(Records contained in a dataset)
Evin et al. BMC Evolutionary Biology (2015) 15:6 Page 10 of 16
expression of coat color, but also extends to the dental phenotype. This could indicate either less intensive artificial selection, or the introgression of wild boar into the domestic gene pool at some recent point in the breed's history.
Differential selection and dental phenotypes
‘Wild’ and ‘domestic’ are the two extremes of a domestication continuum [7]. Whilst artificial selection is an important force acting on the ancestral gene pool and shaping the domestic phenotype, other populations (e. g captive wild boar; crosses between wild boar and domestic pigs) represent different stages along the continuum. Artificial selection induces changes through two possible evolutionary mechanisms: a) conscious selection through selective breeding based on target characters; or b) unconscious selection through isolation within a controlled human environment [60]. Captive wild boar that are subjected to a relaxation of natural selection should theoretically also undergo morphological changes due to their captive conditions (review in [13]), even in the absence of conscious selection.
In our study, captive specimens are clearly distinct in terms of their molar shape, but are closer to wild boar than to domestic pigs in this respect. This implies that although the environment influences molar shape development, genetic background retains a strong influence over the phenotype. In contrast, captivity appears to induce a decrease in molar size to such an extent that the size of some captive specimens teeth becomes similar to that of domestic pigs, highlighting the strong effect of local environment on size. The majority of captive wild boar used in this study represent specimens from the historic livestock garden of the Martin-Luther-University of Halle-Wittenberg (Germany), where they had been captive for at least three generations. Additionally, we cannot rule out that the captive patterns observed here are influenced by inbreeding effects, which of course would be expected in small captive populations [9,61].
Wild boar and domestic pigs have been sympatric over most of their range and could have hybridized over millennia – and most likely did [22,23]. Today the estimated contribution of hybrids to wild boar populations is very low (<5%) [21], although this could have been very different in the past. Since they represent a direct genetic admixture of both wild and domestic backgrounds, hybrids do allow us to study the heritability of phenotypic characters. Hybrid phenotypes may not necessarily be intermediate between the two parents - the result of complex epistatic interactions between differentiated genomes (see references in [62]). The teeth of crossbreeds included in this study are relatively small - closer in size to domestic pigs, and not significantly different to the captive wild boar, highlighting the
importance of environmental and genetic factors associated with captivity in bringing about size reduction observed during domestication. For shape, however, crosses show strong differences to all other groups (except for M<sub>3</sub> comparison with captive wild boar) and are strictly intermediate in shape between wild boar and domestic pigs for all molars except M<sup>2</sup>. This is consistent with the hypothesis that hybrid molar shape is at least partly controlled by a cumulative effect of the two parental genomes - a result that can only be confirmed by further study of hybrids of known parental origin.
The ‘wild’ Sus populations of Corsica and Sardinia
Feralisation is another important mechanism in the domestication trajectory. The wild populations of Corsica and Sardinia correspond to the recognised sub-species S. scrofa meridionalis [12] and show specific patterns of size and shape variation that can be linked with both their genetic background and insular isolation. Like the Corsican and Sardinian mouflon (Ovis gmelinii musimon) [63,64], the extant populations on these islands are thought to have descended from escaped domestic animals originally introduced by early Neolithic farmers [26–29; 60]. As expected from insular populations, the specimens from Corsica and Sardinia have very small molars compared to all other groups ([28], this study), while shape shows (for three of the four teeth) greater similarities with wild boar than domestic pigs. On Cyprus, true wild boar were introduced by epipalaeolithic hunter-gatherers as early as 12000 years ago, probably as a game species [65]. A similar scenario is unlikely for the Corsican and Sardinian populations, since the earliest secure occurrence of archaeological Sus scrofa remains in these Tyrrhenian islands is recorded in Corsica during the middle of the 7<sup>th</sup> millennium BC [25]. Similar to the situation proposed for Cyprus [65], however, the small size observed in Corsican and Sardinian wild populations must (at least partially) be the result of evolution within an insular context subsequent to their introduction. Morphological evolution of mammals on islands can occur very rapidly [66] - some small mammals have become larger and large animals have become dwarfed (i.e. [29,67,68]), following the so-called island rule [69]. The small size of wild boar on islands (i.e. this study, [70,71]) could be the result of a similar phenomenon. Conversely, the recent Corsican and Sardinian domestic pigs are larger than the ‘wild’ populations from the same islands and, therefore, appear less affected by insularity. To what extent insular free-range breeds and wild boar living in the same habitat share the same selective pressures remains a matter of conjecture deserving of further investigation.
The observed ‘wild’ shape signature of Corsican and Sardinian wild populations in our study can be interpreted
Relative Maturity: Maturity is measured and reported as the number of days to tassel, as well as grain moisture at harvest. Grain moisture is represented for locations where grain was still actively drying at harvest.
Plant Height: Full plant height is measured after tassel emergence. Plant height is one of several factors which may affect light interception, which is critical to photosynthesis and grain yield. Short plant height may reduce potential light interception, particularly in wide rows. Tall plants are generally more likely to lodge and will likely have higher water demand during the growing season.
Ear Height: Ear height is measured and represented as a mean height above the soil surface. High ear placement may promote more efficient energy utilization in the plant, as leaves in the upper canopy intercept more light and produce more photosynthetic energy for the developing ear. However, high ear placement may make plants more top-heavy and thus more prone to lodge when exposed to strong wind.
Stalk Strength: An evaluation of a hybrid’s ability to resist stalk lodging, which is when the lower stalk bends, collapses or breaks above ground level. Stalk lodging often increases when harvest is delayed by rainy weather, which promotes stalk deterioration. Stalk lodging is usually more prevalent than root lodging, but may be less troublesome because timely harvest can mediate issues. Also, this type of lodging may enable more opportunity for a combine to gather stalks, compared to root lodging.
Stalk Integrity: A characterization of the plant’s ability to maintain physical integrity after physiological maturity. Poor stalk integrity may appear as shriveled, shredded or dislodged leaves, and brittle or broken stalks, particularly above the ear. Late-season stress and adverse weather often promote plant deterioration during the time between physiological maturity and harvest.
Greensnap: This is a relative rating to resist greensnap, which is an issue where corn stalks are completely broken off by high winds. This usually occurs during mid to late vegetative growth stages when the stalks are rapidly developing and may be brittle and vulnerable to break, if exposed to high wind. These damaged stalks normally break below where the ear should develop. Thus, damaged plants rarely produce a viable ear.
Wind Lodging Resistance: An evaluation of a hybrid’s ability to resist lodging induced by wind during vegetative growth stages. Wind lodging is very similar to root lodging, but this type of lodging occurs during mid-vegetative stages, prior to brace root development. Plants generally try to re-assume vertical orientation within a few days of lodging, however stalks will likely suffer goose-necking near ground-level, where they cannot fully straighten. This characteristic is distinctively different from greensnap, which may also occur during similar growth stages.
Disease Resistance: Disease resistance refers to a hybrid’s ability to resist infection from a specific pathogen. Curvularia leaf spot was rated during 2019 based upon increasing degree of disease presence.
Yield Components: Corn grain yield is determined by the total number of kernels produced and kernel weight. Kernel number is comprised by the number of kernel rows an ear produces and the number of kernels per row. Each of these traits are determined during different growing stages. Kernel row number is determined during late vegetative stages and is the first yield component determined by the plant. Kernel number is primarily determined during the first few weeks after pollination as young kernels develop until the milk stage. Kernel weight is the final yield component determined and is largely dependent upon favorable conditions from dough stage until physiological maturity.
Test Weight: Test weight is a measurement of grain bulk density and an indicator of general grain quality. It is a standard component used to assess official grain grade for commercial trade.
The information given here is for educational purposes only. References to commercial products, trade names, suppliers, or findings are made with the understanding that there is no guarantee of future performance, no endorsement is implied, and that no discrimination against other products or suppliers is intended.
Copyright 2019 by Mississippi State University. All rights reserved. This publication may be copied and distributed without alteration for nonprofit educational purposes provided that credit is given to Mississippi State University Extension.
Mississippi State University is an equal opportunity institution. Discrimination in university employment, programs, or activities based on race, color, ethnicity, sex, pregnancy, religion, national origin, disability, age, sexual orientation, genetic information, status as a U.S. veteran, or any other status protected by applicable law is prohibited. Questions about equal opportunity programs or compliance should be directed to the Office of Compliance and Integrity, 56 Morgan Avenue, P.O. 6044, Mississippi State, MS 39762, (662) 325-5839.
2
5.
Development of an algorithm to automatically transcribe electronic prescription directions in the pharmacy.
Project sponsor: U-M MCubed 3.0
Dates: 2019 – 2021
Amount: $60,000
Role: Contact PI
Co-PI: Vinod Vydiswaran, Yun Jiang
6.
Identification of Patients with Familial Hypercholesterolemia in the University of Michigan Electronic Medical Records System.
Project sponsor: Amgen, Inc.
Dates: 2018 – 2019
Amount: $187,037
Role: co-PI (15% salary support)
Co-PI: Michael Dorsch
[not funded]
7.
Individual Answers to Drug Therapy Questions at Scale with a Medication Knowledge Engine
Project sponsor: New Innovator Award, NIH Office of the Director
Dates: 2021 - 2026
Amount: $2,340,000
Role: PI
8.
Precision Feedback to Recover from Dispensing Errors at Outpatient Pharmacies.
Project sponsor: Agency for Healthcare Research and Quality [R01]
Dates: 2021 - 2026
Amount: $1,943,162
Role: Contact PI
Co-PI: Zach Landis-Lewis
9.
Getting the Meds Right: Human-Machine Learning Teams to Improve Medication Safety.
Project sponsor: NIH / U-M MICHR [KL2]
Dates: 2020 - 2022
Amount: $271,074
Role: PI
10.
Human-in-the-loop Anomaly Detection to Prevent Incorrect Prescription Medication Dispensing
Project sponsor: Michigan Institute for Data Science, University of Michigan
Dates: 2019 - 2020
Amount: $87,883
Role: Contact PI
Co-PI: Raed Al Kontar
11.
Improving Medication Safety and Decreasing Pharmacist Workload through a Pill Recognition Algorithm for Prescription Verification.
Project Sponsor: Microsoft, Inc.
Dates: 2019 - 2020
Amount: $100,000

--- What to do ---
Count the lines in the records above that contain the word "Project", and reply with only that number.

--- Solution for this exercise ---
7